Philip Scott, heads up the Simple Investments Share Portfolio Services and has over 10 years of private client stockbroking experience to his name.
Amongst Philip's duties is a daily radio slot on BBC Southern Counties Radio, as well as this he regularly submits written articles to the media on behalf of Simple Investments.
In “The Scott Report” Philip, reviews the month and offers his opinion on issues which he feels may be of significance over the next few weeks.
September 2007
Summer months in the market are often uneventful periods comprising of reduced share dealing volumes and a lack of corporate newsflow. Dealmakers enjoy holidays to recharge their batteries and traders take a break to enjoy the profits they have generated in previous months. However for those at their desks watching their terminals, this was an August that will not be forgotton in a hurry. Investors had to keep their seatbelts firmly secured during a month of wild volatility where triple digit intra day moves became almost the norm. From subprime lending defaults in the US, the entire global financial system became contaminated with fear as a liquidity crunch drove equity markets lower.

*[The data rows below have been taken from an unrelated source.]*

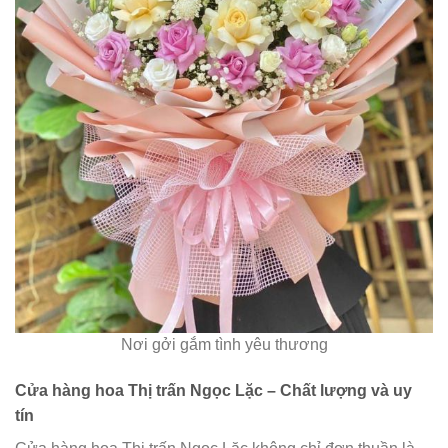
Nơi gởi gắm tình yêu thương
Cửa hàng hoa Thị trấn Ngọc Lặc – Chất lượng và uy
tín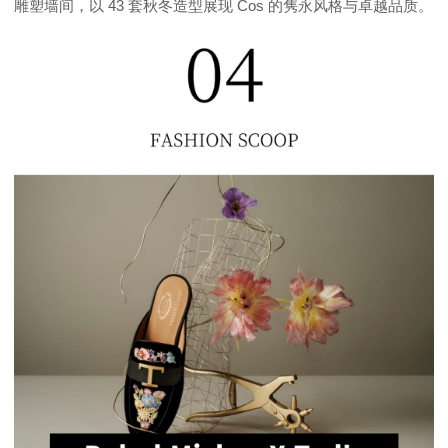
雕塑墙间，以 43 套秋冬造型展现 Cos 的隽永风格与卓越品质。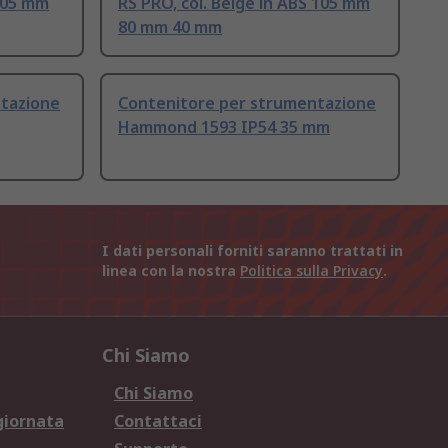
 105 mm
RS PRO, col. Beige in ABS 105 mm
80 mm 40 mm
tazione
Contenitore per strumentazione
Hammond 1593 IP54 35 mm
I dati personali forniti saranno trattati in
linea con la nostra
Politica sulla Privacy
.
Chi Siamo
Chi Siamo
giornata
Contattaci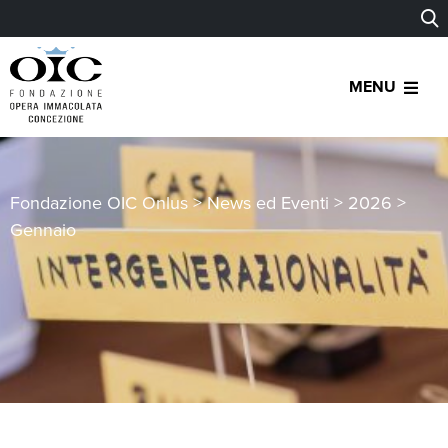
MENU
Fondazione OIC Onlus
>
News ed Eventi
>
2026
>
Gennaio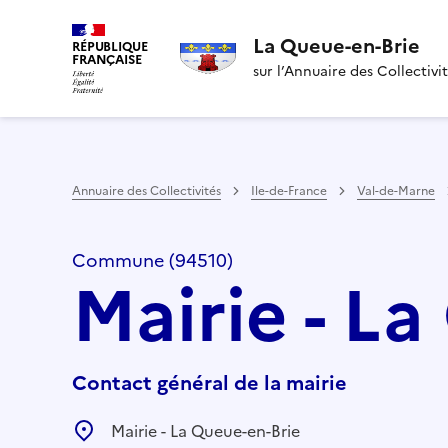
La Queue-en-Brie
RÉPUBLIQUE
FRANÇAISE
sur l’Annuaire des Collectivi
Annuaire des Collectivités
Ile-de-France
Val-de-Marne
Commune (94510)
Mairie - L
Contact général de la mairie
Mairie - La Queue-en-Brie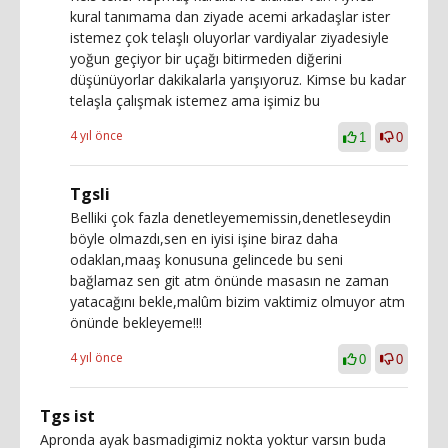
kural tanımama dan ziyade acemi arkadaşlar ister
istemez çok telaşlı oluyorlar vardiyalar ziyadesiyle
yoğun geçiyor bir uçağı bitirmeden diğerini
düşünüyorlar dakikalarla yarışıyoruz. Kimse bu kadar
telaşla çalışmak istemez ama işimiz bu
4 yıl önce
1
0
Tgsli
Belliki çok fazla denetleyememissin,denetleseydin
böyle olmazdı,sen en iyisi işine biraz daha
odaklan,maaş konusuna gelincede bu seni
bağlamaz sen git atm önünde masasın ne zaman
yatacağını bekle,malûm bizim vaktimiz olmuyor atm
önünde bekleyeme!!!
4 yıl önce
0
0
Tgs ist
Apronda ayak basmadigimiz nokta yoktur varsın buda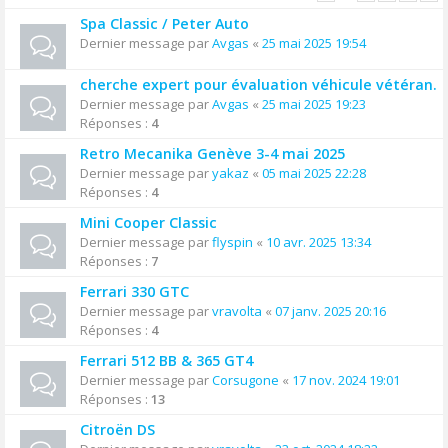
Spa Classic / Peter Auto
Dernier message par
Avgas
«
25 mai 2025 19:54
cherche expert pour évaluation véhicule vétéran.
Dernier message par
Avgas
«
25 mai 2025 19:23
Réponses :
4
Retro Mecanika Genève 3-4 mai 2025
Dernier message par
yakaz
«
05 mai 2025 22:28
Réponses :
4
Mini Cooper Classic
Dernier message par
flyspin
«
10 avr. 2025 13:34
Réponses :
7
Ferrari 330 GTC
Dernier message par
vravolta
«
07 janv. 2025 20:16
Réponses :
4
Ferrari 512 BB & 365 GT4
Dernier message par
Corsugone
«
17 nov. 2024 19:01
Réponses :
13
Citroën DS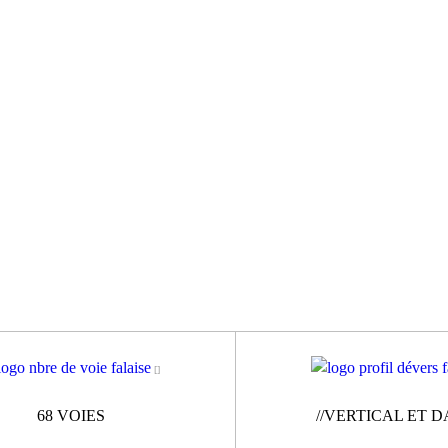
68 VOIES
//VERTICAL ET 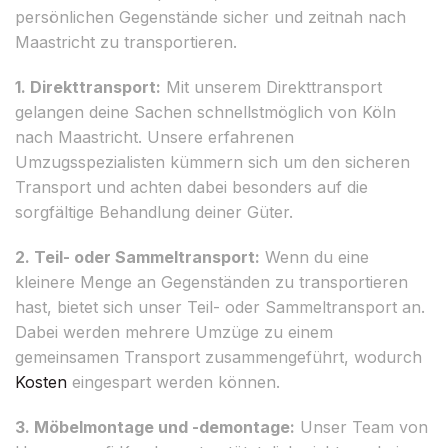
persönlichen Gegenstände sicher und zeitnah nach
Maastricht zu transportieren.
1. Direkttransport:
Mit unserem Direkttransport
gelangen deine Sachen schnellstmöglich von Köln
nach Maastricht. Unsere erfahrenen
Umzugsspezialisten kümmern sich um den sicheren
Transport und achten dabei besonders auf die
sorgfältige Behandlung deiner Güter.
2. Teil- oder Sammeltransport:
Wenn du eine
kleinere Menge an Gegenständen zu transportieren
hast, bietet sich unser Teil- oder Sammeltransport an.
Dabei werden mehrere Umzüge zu einem
gemeinsamen Transport zusammengeführt, wodurch
Kosten
eingespart werden können.
3. Möbelmontage und -demontage:
Unser Team von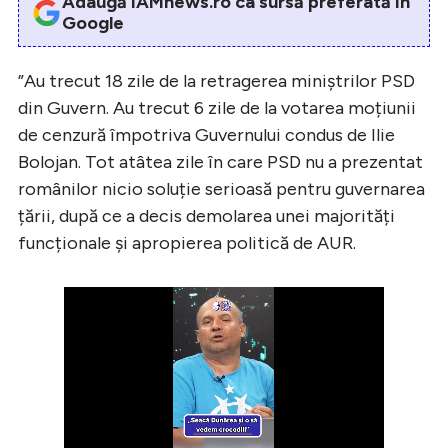
Adaugă iAMnews.ro ca sursă preferată în
Google
”Au trecut 18 zile de la retragerea miniștrilor PSD
din Guvern. Au trecut 6 zile de la votarea moțiunii
de cenzură împotriva Guvernului condus de Ilie
Bolojan. Tot atâtea zile în care PSD nu a prezentat
românilor nicio soluție serioasă pentru guvernarea
țării, după ce a decis demolarea unei majorități
funcționale și apropierea politică de AUR.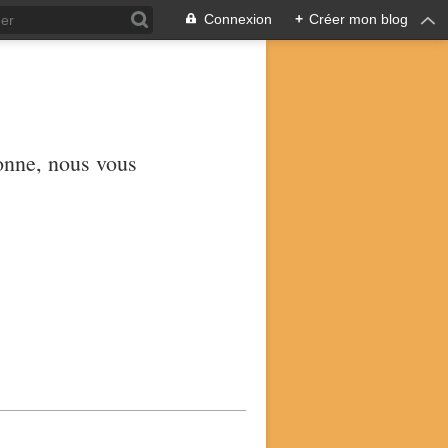
Connexion
+
Créer mon blog
yonne, nous vous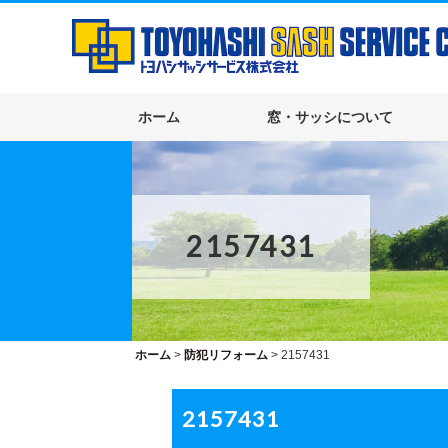
ホーム
窓・サッシについて
2157431
ホーム
>
防犯リフォーム
>
2157431
2157431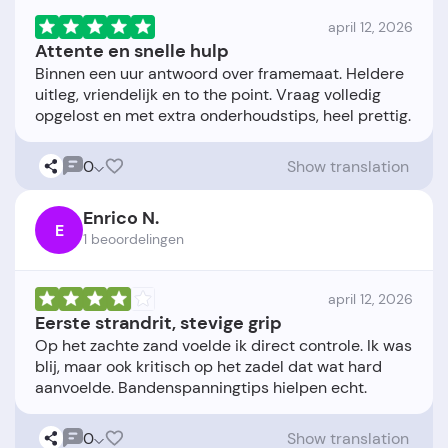
april 12, 2026
Attente en snelle hulp
Binnen een uur antwoord over framemaat. Heldere
uitleg, vriendelijk en to the point. Vraag volledig
0
Show translation
Enrico N.
E
1 beoordelingen
april 12, 2026
Eerste strandrit, stevige grip
Op het zachte zand voelde ik direct controle. Ik was
blij, maar ook kritisch op het zadel dat wat hard
0
Show translation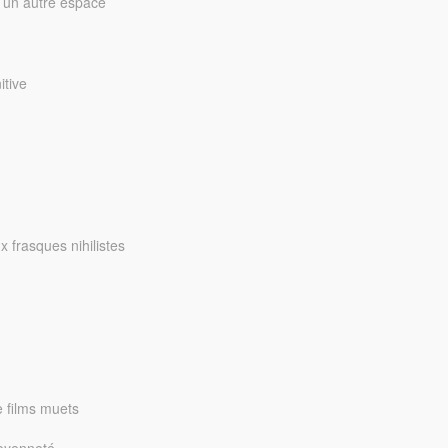
d’un autre espace
itive
 frasques nihilistes
e films muets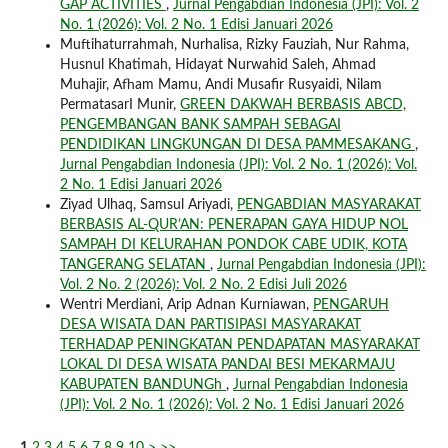
GAP ACTIVITIES
,
Jurnal Pengabdian Indonesia (JPI): Vol. 2
No. 1 (2026): Vol. 2 No. 1 Edisi Januari 2026
Muftihaturrahmah, Nurhalisa, Rizky Fauziah, Nur Rahma,
Husnul Khatimah, Hidayat Nurwahid Saleh, Ahmad
Muhajir, Afham Mamu, Andi Musafir Rusyaidi, Nilam
PermatasarI Munir,
GREEN DAKWAH BERBASIS ABCD,
PENGEMBANGAN BANK SAMPAH SEBAGAI
PENDIDIKAN LINGKUNGAN DI DESA PAMMESAKANG
,
Jurnal Pengabdian Indonesia (JPI): Vol. 2 No. 1 (2026): Vol.
2 No. 1 Edisi Januari 2026
Ziyad Ulhaq, Samsul Ariyadi,
PENGABDIAN MASYARAKAT
BERBASIS AL-QUR’AN: PENERAPAN GAYA HIDUP NOL
SAMPAH DI KELURAHAN PONDOK CABE UDIK, KOTA
TANGERANG SELATAN
,
Jurnal Pengabdian Indonesia (JPI):
Vol. 2 No. 2 (2026): Vol. 2 No. 2 Edisi Juli 2026
Wentri Merdiani, Arip Adnan Kurniawan,
PENGARUH
DESA WISATA DAN PARTISIPASI MASYARAKAT
TERHADAP PENINGKATAN PENDAPATAN MASYARAKAT
LOKAL DI DESA WISATA PANDAI BESI MEKARMAJU
KABUPATEN BANDUNGh
,
Jurnal Pengabdian Indonesia
(JPI): Vol. 2 No. 1 (2026): Vol. 2 No. 1 Edisi Januari 2026
1
2
3
4
5
6
7
8
9
10
>
>>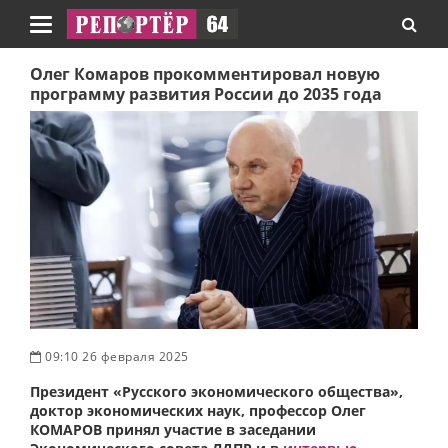
Навигация
Олег Комаров прокомментировал новую
программу развития России до 2035 года
09:10 26 февраля 2025
Президент «Русского экономического общества»,
доктор экономических наук, профессор Олег
КОМАРОВ принял участие в заседании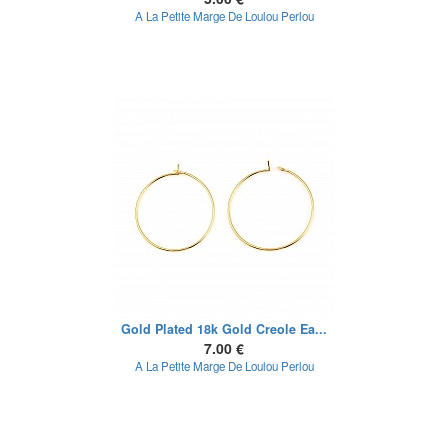
A La Petite Marge De Loulou Perlou
Gold Plated 18k Gold Creole Ea...
7.00 €
A La Petite Marge De Loulou Perlou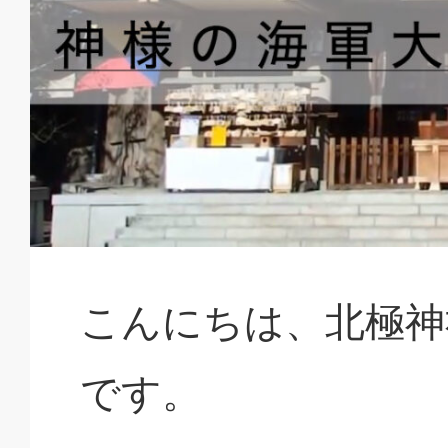
こんにちは、北極神
です。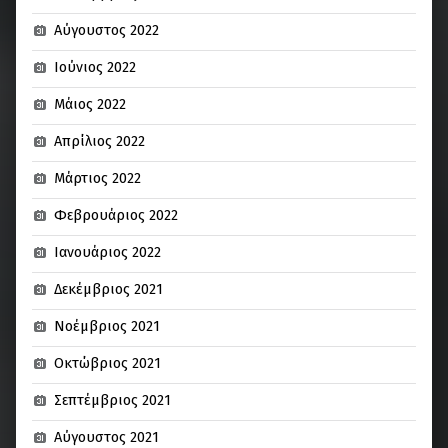
Αύγουστος 2022
Ιούνιος 2022
Μάιος 2022
Απρίλιος 2022
Μάρτιος 2022
Φεβρουάριος 2022
Ιανουάριος 2022
Δεκέμβριος 2021
Νοέμβριος 2021
Οκτώβριος 2021
Σεπτέμβριος 2021
Αύγουστος 2021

As financial institutions pulled in the purse strings, shares fell sharply on the resultant lack of takeover activity (rumour) and concern that an economic slowdown could follow. As alluded to historically in my reports, it was hoped that a withdrawal of vital credit would not occur but it did and infact as I write, it remains a major issue with the short term (3 month) inter bank lending rate being 105 basis points (1.05%) above base rates: the highest this rate has been for 9 years. Banks are currently not trusting each other and the Bank of England is being leant on to act and appease accordingly. The Bank has been criticised by some for not acting or intervening in what could become a major problem for the economy going forward.
I am pleased to report that the blue chip index has rallied circa 9% in the last fortnight; amazingly, it has been up 11 days on the trot. Central banks across the globe have been pumping cash into the financial system and there is a firm view that base rates in the US will be reduced this month (further to an emergency cut in the discount rate last month – the rate at which the Federal Reserve lends to the banking system). To the extent that credit problems can be remedied by central bank action, we have hopefully experienced a correction in a continuing bull market. Some well respected CEOs in the States however have suggested a recession across the pond is a distinct possibility triggered by subprime lending (accepted that the American economy is facing different and more difficult challenges than the UK economy). We are also keeping a watchful eye on residential property values as any weakening in this space would have a powerful and negative impact on general consumer confidence: critical to general economic growth.
September can be a difficult month for shares but if we can get through in the absence of further negative news (reference perhaps banking exposure to sub prime) and if interest rates have peaked (currently the majority view), the final quarter can hopefully be one of improvement in the market indices. Stabilisation needs to return in the first instance and assuming it does, the banking sector is probably offering some solid value for medium term investment.